(Work to be completed)
Please revise the stretch of data from the start through the line that contains "sont très diverses", and output only those lines with "Proposé par" changed to "Présenté par" and nothing else altered.

(Supplied material)
━━━━━━━━━━━━━━━━
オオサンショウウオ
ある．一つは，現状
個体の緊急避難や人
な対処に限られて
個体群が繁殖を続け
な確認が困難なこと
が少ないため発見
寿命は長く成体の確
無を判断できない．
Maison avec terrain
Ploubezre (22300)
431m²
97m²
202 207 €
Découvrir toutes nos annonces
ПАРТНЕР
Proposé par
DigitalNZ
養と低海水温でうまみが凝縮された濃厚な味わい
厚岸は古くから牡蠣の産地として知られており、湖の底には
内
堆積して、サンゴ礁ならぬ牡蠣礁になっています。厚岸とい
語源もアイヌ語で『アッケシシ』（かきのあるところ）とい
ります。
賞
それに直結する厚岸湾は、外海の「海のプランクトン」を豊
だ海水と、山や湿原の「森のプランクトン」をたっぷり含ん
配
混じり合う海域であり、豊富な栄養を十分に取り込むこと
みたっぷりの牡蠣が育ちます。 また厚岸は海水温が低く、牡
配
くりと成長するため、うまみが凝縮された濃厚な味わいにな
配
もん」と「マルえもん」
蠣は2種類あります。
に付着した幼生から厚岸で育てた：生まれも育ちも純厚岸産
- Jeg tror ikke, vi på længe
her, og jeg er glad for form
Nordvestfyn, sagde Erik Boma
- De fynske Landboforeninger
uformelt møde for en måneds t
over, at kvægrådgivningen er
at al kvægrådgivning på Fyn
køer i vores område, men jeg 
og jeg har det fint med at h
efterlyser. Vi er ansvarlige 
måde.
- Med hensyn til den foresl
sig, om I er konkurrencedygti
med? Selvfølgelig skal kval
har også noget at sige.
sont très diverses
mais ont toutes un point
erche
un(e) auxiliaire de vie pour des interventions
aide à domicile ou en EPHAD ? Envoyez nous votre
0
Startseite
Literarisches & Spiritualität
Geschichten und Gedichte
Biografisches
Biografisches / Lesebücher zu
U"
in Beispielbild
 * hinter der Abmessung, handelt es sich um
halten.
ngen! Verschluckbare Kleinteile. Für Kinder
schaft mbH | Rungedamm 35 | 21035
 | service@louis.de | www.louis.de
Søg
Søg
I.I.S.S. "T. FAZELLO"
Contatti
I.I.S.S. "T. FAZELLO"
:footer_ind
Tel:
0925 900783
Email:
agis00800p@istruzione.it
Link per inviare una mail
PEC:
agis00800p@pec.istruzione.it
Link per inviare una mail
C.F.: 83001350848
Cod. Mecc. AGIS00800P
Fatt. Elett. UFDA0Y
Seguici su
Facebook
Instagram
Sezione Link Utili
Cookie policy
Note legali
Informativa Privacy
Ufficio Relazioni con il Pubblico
━━━━━━━━━━━━━━━━
(Reply)
オオサンショウウオ
ある．一つは，現状
個体の緊急避難や人
な対処に限られて
個体群が繁殖を続け
な確認が困難なこと
が少ないため発見
寿命は長く成体の確
無を判断できない．
Maison avec terrain
Ploubezre (22300)
431m²
97m²
202 207 €
Découvrir toutes nos annonces
ПАРТНЕР
Présenté par
DigitalNZ
養と低海水温でうまみが凝縮された濃厚な味わい
厚岸は古くから牡蠣の産地として知られており、湖の底には
内
堆積して、サンゴ礁ならぬ牡蠣礁になっています。厚岸とい
語源もアイヌ語で『アッケシシ』（かきのあるところ）とい
ります。
賞
それに直結する厚岸湾は、外海の「海のプランクトン」を豊
だ海水と、山や湿原の「森のプランクトン」をたっぷり含ん
配
混じり合う海域であり、豊富な栄養を十分に取り込むこと
みたっぷりの牡蠣が育ちます。 また厚岸は海水温が低く、牡
配
くりと成長するため、うまみが凝縮された濃厚な味わいにな
配
もん」と「マルえもん」
蠣は2種類あります。
に付着した幼生から厚岸で育てた：生まれも育ちも純厚岸産
- Jeg tror ikke, vi på længe
her, og jeg er glad for form
Nordvestfyn, sagde Erik Boma
- De fynske Landboforeninger
uformelt møde for en måneds t
over, at kvægrådgivningen er
at al kvægrådgivning på Fyn
køer i vores område, men jeg 
og jeg har det fint med at h
efterlyser. Vi er ansvarlige 
måde.
- Med hensyn til den foresl
sig, om I er konkurrencedygti
med? Selvfølgelig skal kval
har også noget at sige.
sont très diverses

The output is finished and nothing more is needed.